The Epic of Gilgamesh
Dave Killion — February 17, 2012
In studying the history of liberty, I have found many scholars begin with the Epic of Gilgamesh, citing it as the earliest written example of using one power to check and balance another. There are various versions of the tale, but a widely accepted version is something like this -
Gilgamesh is king of Uruk, in Mesopotamia. Two thirds god and one third man, all things are known to him. His beauty is perfect, his strength is terrible. He has built great things, and none can withstand him. And like so many men of power, he can not leave the young girls alone. On the night of every wedding, Gilgamesh rapes the new bride, thereby flaunting his dominance and humiliating his people, who can only pray to the gods for relief.

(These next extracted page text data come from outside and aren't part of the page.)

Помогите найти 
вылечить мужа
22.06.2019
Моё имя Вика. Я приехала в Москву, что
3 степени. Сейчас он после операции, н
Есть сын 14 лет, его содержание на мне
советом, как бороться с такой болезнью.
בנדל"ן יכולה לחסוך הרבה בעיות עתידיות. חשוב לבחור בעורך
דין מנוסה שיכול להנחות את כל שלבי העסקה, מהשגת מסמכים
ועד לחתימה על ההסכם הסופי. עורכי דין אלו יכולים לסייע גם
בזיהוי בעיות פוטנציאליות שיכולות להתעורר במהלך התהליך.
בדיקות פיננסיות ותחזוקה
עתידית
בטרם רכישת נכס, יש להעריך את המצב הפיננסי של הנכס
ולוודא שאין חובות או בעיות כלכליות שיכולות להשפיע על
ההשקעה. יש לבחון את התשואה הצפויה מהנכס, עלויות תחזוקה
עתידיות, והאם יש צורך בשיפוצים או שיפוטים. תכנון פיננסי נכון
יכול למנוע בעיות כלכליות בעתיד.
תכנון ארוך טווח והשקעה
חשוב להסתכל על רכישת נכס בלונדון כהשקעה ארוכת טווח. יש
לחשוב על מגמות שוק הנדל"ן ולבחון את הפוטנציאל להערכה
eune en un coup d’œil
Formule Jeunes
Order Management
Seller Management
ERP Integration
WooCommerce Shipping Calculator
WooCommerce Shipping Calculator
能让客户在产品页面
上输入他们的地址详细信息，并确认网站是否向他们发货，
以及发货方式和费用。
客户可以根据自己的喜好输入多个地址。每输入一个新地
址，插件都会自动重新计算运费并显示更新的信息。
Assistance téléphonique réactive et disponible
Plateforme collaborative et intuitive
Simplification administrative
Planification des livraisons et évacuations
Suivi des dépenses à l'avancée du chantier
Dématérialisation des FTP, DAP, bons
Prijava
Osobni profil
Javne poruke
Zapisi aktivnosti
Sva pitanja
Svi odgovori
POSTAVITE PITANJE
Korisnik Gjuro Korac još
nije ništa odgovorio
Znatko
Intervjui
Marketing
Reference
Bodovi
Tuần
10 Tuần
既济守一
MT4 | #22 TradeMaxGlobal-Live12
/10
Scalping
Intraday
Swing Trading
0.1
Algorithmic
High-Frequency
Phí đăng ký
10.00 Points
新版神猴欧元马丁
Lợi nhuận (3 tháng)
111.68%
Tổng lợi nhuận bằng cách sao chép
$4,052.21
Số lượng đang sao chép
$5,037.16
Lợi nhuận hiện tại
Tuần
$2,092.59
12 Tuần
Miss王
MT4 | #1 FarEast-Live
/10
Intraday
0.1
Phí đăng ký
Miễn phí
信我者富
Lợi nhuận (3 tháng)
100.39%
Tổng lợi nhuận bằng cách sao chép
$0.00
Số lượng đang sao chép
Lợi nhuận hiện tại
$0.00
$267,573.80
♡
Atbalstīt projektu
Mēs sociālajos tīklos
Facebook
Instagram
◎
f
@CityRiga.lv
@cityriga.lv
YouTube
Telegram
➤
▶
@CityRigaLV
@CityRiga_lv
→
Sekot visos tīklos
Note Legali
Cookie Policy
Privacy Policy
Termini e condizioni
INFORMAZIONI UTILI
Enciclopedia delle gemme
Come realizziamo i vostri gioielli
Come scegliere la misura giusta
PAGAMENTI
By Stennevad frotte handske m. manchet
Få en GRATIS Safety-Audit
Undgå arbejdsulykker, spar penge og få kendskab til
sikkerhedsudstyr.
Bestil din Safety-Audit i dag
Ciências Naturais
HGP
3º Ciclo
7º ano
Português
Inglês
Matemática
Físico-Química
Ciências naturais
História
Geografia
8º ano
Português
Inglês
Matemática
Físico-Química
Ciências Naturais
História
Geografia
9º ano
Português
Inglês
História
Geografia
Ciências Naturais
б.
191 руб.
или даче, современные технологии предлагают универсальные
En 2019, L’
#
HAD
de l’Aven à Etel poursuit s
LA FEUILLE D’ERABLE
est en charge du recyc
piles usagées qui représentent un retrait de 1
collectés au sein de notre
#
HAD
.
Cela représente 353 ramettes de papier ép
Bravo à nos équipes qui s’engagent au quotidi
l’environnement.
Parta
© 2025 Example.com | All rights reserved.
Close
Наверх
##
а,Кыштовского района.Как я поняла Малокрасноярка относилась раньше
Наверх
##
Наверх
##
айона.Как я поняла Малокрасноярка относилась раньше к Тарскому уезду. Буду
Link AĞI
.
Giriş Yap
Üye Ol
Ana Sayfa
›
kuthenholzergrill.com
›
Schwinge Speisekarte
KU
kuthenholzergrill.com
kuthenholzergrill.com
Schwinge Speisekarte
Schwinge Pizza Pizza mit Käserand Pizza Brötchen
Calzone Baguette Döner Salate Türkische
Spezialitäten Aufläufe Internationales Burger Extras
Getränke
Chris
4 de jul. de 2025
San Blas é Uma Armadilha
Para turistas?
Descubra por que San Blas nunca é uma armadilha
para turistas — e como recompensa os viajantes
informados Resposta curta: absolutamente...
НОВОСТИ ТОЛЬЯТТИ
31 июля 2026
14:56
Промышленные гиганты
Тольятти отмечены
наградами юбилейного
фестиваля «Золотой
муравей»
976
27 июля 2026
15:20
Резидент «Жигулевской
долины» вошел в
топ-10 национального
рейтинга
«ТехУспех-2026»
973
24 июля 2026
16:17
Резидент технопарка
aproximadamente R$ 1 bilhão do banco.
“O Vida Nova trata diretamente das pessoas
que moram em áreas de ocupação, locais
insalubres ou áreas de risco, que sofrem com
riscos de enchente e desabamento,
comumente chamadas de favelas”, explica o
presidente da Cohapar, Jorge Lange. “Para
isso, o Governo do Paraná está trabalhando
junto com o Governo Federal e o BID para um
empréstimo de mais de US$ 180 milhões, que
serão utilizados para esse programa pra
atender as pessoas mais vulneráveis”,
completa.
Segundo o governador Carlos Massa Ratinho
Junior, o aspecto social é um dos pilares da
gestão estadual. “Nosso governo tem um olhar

In answer to their prayers, the gods create an artificial man. He is named Enkidu and he lives with the wild beasts, knowing nothing of mankind. In time, Gilgamesh comes to hear of Enkidu, and he sends Shamat to seduce him. A beauty of substantial sexual prowess, Shamat civilizes Enkidu by having sex with him for six days and seven nights. Satisfied, Enkidu tries to return to the beasts, but they don’t know him anymore, and flee his approach.
Shamat convinces Enkidu to return to Uruk, and tells him of Gilgamesh and his lust. Incensed, Enkidu blocks the street leading to the home of a newly-wedded woman and awaits Gilgamesh. When the king arrives, the two grapple in a ferocious battle until, at last, Enkidu acknowledges the superior strength of Gilgamesh. They embrace, and their friendship is sealed. Gilgamesh and Enkidu then embark on a series of travels and adventures, distracting Gilgamesh from his oppression of his people.
There is more of the epic following this, but this is the portion relevant to the history of liberty. The version linked above can be read in less than half an hour, and is well worth making time for.